Eine ergreifende Persönlichkeit erhält der Protagonist vor allem dank Brendan Fraser, der das Kunststück vollbringt, hinter aufwendigem Make-up selbst kleinste Regungen erkennbar zu machen. Allein seine Augen erzählen in vielen Momenten genug, um Charlies Innenleben nahezukommen, ihn besser zu fassen zu kriegen. Stark sind auch die Leistungen seiner beiden weiblichen Ko-Stars. Hong Chau verbindet als einzige echte Freundin ein energisches Auftreten mit einer Sorge, die sich jederzeit echt anfühlt. Und Sadie Sink spielt die kantige Teenagerin Ellie, die es noch immer schmerzt, dass ihr Vater sie und ihre Mutter einst für seinen inzwischen verstorbenen Lebensgefährten verlassen hat, mit einer ordentlichen Portion Wut im Bauch.
Während die Darsteller fast durchweg mitreißen, begibt sich das von Bühnenautor Samuel D. Hunter verfasste Drehbuch, das von menschlicher Niedertracht, der Suche nach Vergebung, nach Nähe und unserem Drang, helfen zu wollen, erzählt, auf einige Irrwege, reißt manche Dinge an, ohne sich vernünftig auszuarbeiten. Nicht ganz durchdacht wirkt beispielsweise der Strang rund um den jungen Missionar Thomas (Ty Simpkins), der Charlie auf den Weg der Erlösung führen möchte.
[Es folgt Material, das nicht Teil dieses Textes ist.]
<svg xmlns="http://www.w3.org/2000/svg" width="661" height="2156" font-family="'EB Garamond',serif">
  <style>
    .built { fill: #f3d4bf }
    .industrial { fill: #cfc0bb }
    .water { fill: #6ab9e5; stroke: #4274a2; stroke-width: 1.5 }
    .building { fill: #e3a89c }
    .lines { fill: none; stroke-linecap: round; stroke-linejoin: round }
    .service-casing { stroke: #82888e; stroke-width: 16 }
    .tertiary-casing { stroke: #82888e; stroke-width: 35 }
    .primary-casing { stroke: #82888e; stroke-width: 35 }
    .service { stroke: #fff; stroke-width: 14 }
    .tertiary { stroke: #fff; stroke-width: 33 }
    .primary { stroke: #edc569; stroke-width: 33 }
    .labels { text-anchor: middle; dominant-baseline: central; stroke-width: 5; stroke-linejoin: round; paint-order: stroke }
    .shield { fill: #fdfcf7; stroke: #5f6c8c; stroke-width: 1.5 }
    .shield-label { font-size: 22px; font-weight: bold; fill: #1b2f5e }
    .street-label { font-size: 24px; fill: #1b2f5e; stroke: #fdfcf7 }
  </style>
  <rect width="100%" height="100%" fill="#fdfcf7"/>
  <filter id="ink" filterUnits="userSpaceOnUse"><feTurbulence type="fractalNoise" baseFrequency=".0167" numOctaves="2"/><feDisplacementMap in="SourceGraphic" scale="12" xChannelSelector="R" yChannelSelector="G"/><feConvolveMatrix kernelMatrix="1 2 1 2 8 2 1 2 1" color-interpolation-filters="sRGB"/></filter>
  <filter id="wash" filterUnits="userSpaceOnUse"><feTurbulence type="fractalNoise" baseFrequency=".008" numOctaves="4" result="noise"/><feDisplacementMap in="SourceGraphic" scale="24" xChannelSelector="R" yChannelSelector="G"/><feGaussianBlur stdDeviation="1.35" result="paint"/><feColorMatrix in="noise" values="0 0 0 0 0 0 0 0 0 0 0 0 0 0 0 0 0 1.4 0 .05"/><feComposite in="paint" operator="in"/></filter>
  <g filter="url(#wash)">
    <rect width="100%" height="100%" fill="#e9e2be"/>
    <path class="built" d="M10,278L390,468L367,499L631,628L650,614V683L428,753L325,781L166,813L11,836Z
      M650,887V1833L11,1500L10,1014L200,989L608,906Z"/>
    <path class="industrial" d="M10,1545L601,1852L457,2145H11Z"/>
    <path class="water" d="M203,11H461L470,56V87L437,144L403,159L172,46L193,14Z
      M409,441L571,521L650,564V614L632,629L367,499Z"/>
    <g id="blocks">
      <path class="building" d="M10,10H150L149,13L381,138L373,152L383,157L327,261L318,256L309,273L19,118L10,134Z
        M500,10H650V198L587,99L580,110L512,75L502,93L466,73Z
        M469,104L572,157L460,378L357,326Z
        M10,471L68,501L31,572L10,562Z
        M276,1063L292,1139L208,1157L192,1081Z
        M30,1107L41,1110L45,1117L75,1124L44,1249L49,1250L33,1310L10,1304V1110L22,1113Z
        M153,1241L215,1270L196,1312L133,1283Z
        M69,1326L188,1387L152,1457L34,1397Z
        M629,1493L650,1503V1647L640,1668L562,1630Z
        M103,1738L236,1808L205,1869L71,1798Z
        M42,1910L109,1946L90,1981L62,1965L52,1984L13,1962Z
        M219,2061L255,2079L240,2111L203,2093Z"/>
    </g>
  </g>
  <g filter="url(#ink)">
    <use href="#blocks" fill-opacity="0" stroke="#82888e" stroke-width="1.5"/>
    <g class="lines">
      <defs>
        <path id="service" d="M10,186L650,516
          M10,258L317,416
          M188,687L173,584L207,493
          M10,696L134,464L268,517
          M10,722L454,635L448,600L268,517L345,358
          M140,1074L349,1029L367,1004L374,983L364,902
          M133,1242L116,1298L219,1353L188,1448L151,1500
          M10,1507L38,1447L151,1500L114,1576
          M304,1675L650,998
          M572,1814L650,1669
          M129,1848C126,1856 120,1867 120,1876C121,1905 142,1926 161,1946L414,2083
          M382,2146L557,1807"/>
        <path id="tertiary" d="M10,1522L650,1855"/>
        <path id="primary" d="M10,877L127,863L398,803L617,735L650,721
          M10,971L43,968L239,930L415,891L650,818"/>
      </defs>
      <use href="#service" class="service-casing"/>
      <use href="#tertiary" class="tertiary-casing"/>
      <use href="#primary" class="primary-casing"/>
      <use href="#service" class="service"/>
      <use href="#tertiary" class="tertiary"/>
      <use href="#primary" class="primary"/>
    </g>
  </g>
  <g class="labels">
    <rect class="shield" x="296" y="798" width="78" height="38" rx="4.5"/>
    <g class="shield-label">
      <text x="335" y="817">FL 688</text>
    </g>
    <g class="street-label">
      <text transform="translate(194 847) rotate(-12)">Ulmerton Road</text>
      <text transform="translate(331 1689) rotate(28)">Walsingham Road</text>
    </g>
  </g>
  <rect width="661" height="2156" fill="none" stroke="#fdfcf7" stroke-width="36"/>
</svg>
Hinzu kommen eine manchmal zu präsente Musikuntermalung und ein Finale, das sich, keineswegs unüblich für Aronofsky, großen, pathetischen Gesten verschreibt. Ist die Inszenierung des fast ausschließlich auf das Haus des Protagonisten begrenzten, im engen 4:3-Format gedrehten Kammerspiels bis dahin noch recht zurückhaltend, schaltet der Regisseur plötzlich drei Gänge hoch – und raubt seinem Film dadurch ein Stück seiner Ausdruckskraft.
Fazit
Brendan Fraser, Hong Chau und Sadie Sink liefern tolle Leistungen ab. Ihre nuancierten Darbietungen reichen allerdings nicht aus, um „The Whale“ in einen rundum gelungenen Film zu verwandeln. Ein paar Baustellen bleiben dann doch in Erinnerung.